From left, Samuel C. Johnson, Rosa Rhodes, Gene Johnson and President Emeritus Frank H.T. Rhodes during Cornell’s Reunion Weekend in 2000.

“Gene and her late husband, Sam, inspired and supported transformational advances across Cornell over decades of involvement,” said Cornell President Emeritus Frank H.T. Rhodes. “Rosa and I are deeply grateful to have known both of them and called them our friends, and we greatly appreciate the ways that their children are now serving the university in their own right. Cornell has lost a truly devoted alumna and benefactor, who will be dearly missed.”

“Gene’s loss will be felt across Cornell, and by her loving family and many friends in Racine and around the world,” said Cornell President Emeritus Hunter R. Rawlings III. “Elizabeth and I had the great pleasure of getting to know Gene in many ways, including through our shared efforts in support of the Laboratory of Ornithology, where the impact of her leadership and philanthropy has been profound.”

The gift to create the Imogene Powers Johnson Center for Birds and Biodiversity, which opened in 2003 to house the Lab’s visitor center and its programs in citizen science, education, conservation and bioacoustics research, reflected Johnson’s love for the Cornell Lab of Ornithology.

“It is fitting indeed that the Lab’s beautiful building bears her name, for Gene has been closely involved with our organization for 40 years,” said John Fitzpatrick, the Louis Agassiz Fuertes Director of the Lab of Ornithology, in a message to his board members on Monday.

“She hosted several pivotal meetings … which through the years have helped define our mission, launch a building campaign, reorganize our structure and plan for our future. Always she was a gracious and upbeat person, devoted to science and conservation as well as birds. We will all miss Gene deeply. The Lab will long feel her absence.”

Johnson earned her undergraduate degree at Cornell in mathematics and worked as a computer programmer.

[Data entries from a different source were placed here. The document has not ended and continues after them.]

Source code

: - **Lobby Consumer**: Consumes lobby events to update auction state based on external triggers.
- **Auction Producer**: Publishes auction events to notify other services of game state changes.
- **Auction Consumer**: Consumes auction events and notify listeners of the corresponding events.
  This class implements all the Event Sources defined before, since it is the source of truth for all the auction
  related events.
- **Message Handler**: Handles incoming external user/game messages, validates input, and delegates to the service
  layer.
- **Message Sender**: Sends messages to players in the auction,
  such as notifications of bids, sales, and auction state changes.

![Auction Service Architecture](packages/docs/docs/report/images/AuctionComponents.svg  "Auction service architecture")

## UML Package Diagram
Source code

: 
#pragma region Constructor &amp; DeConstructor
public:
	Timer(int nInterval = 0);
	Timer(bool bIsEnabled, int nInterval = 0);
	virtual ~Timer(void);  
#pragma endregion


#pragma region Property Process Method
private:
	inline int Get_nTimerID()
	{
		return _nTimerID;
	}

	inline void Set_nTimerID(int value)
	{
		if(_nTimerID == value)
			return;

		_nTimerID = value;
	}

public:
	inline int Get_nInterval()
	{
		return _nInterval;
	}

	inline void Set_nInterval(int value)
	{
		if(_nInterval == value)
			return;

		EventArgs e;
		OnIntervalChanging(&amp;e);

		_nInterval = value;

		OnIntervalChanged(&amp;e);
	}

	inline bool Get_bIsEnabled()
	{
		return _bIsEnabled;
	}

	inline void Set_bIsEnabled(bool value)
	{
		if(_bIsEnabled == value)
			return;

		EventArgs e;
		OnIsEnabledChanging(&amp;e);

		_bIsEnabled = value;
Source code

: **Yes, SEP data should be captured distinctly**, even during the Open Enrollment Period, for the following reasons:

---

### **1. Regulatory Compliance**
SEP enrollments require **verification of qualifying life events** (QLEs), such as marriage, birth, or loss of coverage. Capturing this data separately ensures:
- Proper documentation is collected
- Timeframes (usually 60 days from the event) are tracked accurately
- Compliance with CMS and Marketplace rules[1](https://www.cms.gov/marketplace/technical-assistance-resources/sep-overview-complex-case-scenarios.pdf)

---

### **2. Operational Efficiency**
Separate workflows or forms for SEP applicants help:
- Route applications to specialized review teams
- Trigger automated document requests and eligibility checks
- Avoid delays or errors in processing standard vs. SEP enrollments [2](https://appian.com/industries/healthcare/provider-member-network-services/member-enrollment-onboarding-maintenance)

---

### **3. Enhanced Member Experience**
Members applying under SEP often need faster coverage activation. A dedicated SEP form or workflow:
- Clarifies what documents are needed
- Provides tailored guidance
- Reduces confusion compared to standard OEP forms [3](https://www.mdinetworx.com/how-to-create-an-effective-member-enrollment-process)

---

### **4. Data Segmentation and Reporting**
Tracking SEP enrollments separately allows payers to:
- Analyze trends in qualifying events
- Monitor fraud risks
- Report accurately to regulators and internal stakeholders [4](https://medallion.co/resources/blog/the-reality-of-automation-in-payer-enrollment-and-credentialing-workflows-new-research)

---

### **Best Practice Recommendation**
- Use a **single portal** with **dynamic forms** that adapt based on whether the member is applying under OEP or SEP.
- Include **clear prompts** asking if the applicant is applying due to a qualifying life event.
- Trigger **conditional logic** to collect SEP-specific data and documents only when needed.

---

She was a longtime advocate for science, technology, engineering and mathematics (STEM) education, and was a nature enthusiast, avid birder and advocate for environmental causes.

For decades, she was one of the major benefactors of the Racine community, home to SC Johnson’s family of companies. She was founding director and chairman of the board of The Prairie School, a private school just north of Racine, and served on the boards of The Johnson Foundation in Racine and Adler Planetarium in Chicago.

The Johnson family and Cornell University have a special relationship that dates back more than a century. Samuel Johnson’s father, Herbert F. Johnson Jr. ’22, served as a trustee and presidential councillor and committed the funds that allowed Cornell to build the art museum that bears his name.

Sam and Gene Johnson’s $20 million gift for the Johnson School was, at the time, the largest ever from individuals to a business school.

Fisk Johnson is SC Johnson’s chairman and CEO; in January 2017 he and SC Johnson committed $150 million to found the Cornell SC Johnson College of Business – the largest single gift ever made to Cornell’s Ithaca campus and the second largest to name a U.S. business school.

“From Cornell’s earliest days and spanning five generations, members of the Johnson family have been thoughtful advisers and generous philanthropists, helping the university to achieve its highest aspirations,” said Cornell President Martha E. Pollack. “We will greatly miss Gene Johnson and her inspiring love for Cornell.”

A public memorial service for Johnson will be held at 3 p.m. Sunday, March 11, in Racine. Expressions of sympathy can be addressed to the family at SC Johnson & Son Inc., 1525 Howe St., Racine, WI 53403.